> DATA TO EXAMINE
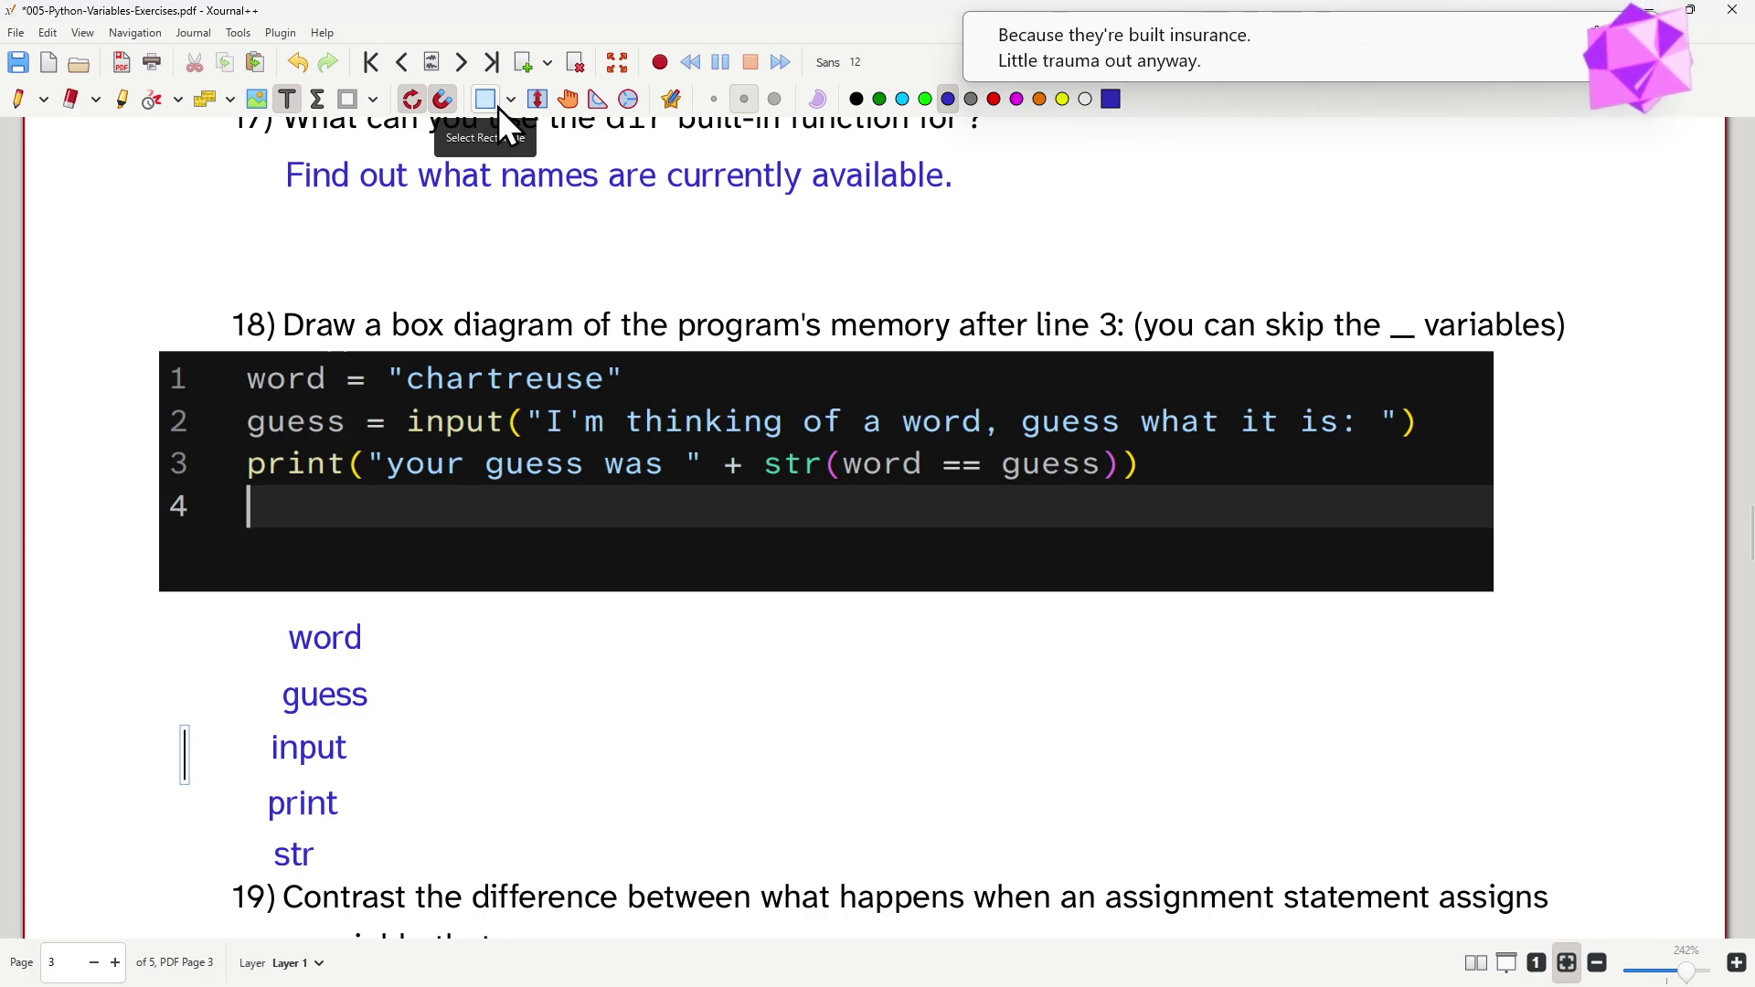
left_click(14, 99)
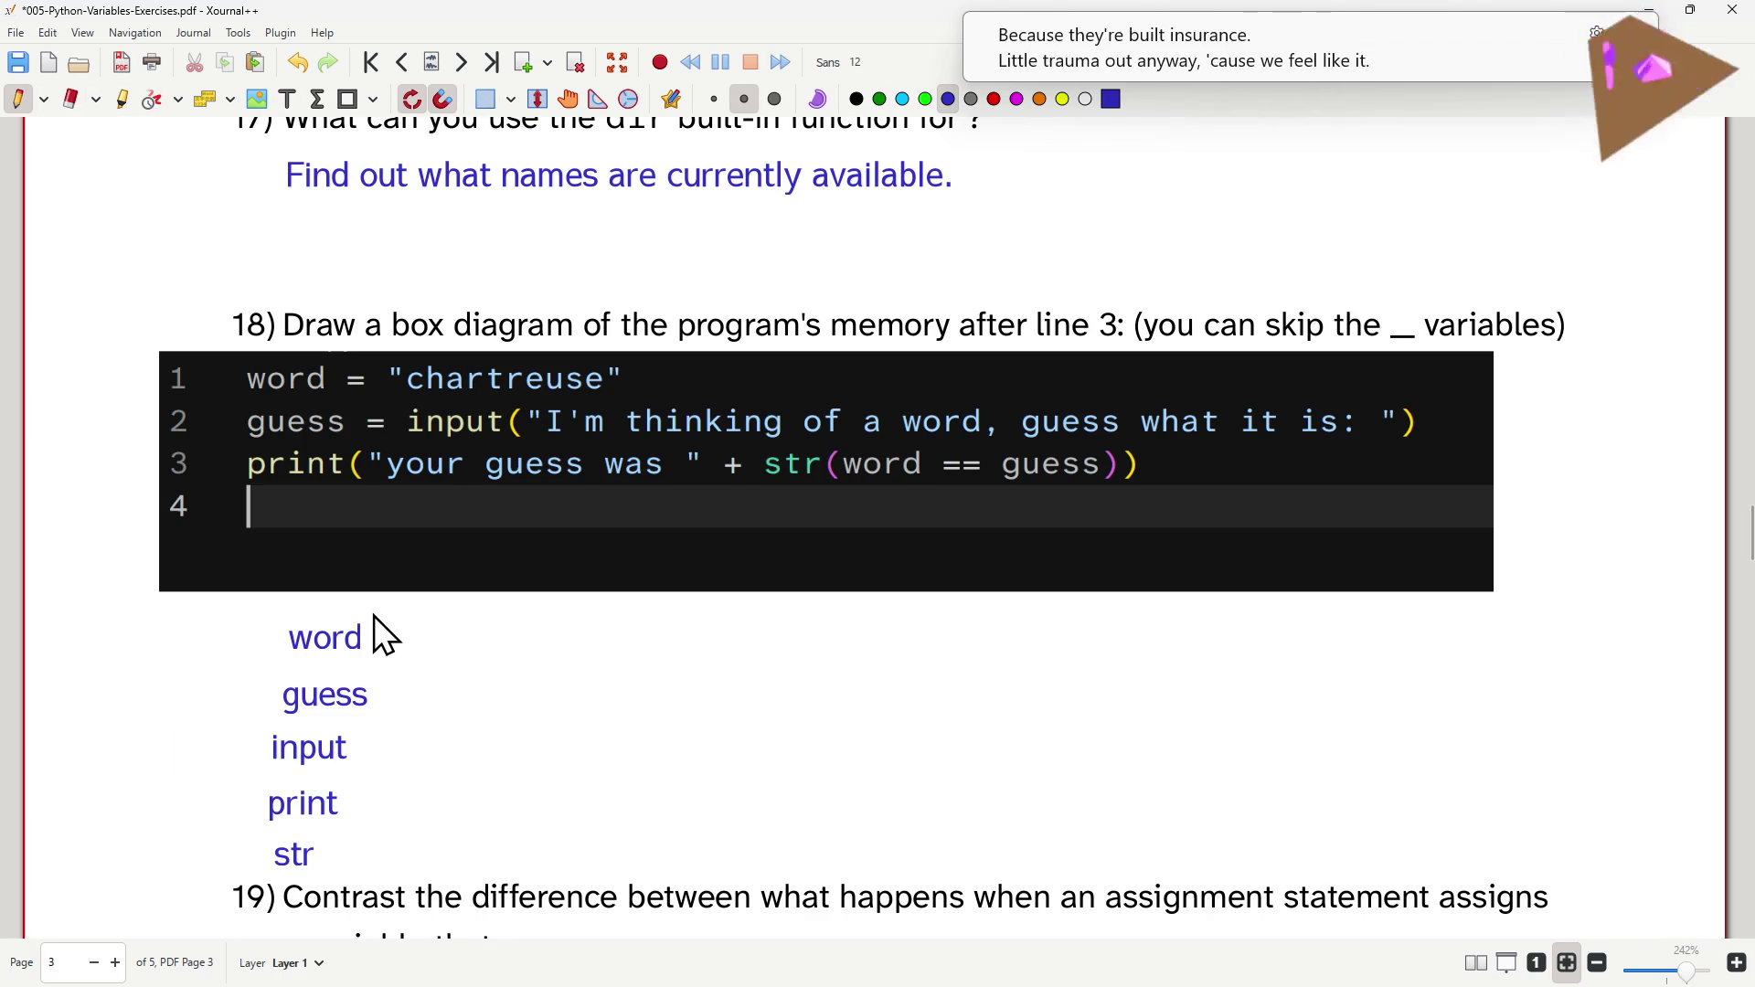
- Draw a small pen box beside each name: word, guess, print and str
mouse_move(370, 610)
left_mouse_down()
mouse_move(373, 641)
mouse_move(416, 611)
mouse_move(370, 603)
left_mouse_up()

> EXERCISE BRIEF
Output the material word for word. Pictures do not go in.

> SOLVED PROBLEM
left_click(14, 99)
- Draw a small pen box beside each name: word, guess, print and str
mouse_move(370, 610)
left_mouse_down()
mouse_move(373, 641)
mouse_move(416, 611)
mouse_move(370, 603)
left_mouse_up()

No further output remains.